Existential Therapy

What is Existential Therapy?

Existential therapy is a humanistic therapy which is centred on the philosophy of existentialism or the nature of human existence. Its origins lie in the 1800’s in the work of some of the early philosophers such Soren Kierkegaard and Friedrich Nietzsche. Kierkegaard proposed that that human discontent could only be overcome through internal wisdom and Nietzsche later emphasised the importance of free will and personal responsibility. They were revolting against a tradition of looking for order and structure in the world and proposed instead that it is up to each of us as humans to find meaning for ourselves in what is largely a meaningless universe and also to take responsibility for and embrace our existence through exercising our own free will and choice.

Existential Therapy

Existentialism holds a fundamental belief that each of us has an ongoing internal (if largely unconscious) conflict around certain conditions that are due to the nature of our human existence. These, which are sometimes referred to as the givens of existence are:

  • Freedom and associated responsibility
  • Death/mortality
  • Existential isolation
  • Meaninglessness

These raise very large questions for each of us and confronting them or not can give rise to dread or anxiety and this is often referred to as existential anxiety.

Much of the work of existential psychotherapy is about achieving a balance between confronting these human givens in a way that acknowledges them but without being overwhelmed by them. At the same time we must use them to take full responsibility for our own lives and to live as rich and meaningful life as is possible.

PROMPT 1: In the existential therapy text, turn the paragraph that begins "Existential therapy is a humanistic therapy" into a short list that keeps its main facts.
PROMPT 2: According to the existential therapy text, what is the dread or anxiety that comes from confronting the givens of existence, or not confronting them, often called?
The material after this point is separate from the existential therapy text above.

DATASET CONTENT:
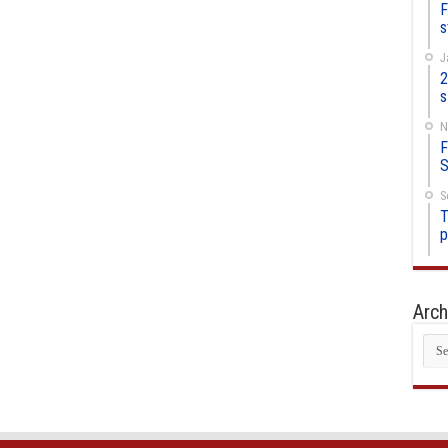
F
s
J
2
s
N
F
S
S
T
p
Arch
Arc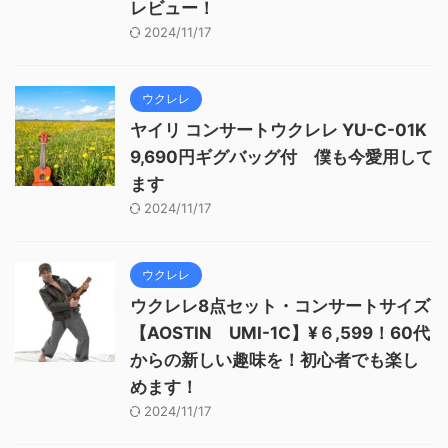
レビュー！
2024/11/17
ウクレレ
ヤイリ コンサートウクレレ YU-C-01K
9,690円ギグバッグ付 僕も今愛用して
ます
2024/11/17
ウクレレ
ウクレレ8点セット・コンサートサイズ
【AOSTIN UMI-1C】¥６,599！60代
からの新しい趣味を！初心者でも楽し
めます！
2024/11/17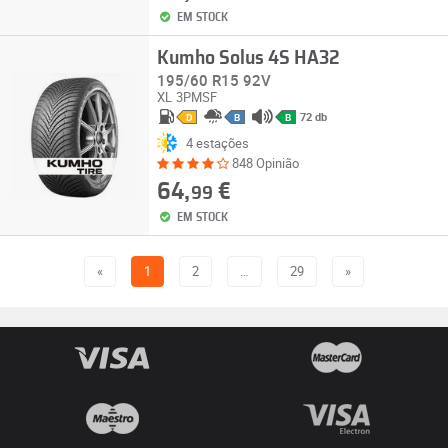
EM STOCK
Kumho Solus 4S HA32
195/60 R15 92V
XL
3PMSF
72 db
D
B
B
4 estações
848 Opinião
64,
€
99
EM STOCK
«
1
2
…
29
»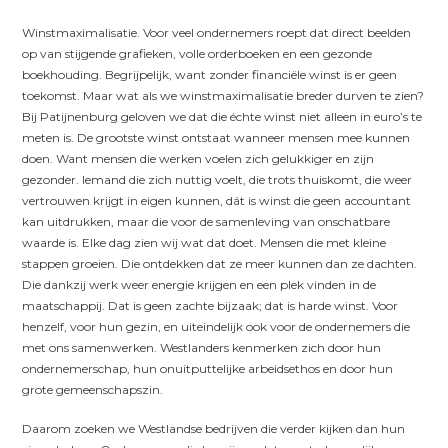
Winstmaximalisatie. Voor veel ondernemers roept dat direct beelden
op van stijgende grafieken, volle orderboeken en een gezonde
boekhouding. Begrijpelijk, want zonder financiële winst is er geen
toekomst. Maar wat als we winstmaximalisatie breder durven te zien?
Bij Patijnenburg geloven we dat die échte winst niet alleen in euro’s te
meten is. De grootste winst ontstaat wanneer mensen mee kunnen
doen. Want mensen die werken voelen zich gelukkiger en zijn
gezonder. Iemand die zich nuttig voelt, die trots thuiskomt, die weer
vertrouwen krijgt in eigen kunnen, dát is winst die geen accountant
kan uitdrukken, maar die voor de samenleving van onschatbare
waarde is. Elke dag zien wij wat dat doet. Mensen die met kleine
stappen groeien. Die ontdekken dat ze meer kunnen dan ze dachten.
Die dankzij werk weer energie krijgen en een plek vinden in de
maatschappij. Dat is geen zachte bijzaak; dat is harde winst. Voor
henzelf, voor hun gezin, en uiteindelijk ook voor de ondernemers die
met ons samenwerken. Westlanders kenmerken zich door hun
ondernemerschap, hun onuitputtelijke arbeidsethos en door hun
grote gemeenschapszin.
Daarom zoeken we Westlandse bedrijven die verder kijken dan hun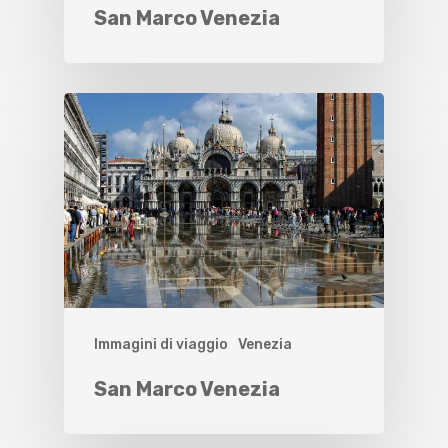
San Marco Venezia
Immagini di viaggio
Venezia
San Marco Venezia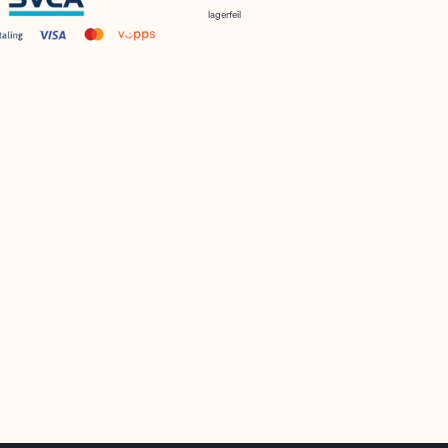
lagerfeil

EXERCISE RESULT 1:
- Existential therapy is a humanistic therapy centered on existentialism, the philosophy of the nature of human existence.
- Its origins lie in the 1800s, in the work of philosophers such as Soren Kierkegaard and Friedrich Nietzsche.
- Kierkegaard proposed that human discontent could be overcome only through internal wisdom.
- Nietzsche later stressed free will and personal responsibility.
- Both rejected the tradition of looking for order and structure in the world.
- Instead, they held that each person must find meaning in a largely meaningless universe and take responsibility for and embrace their existence through free will and choice.

EXERCISE RESULT 2: Existential anxiety.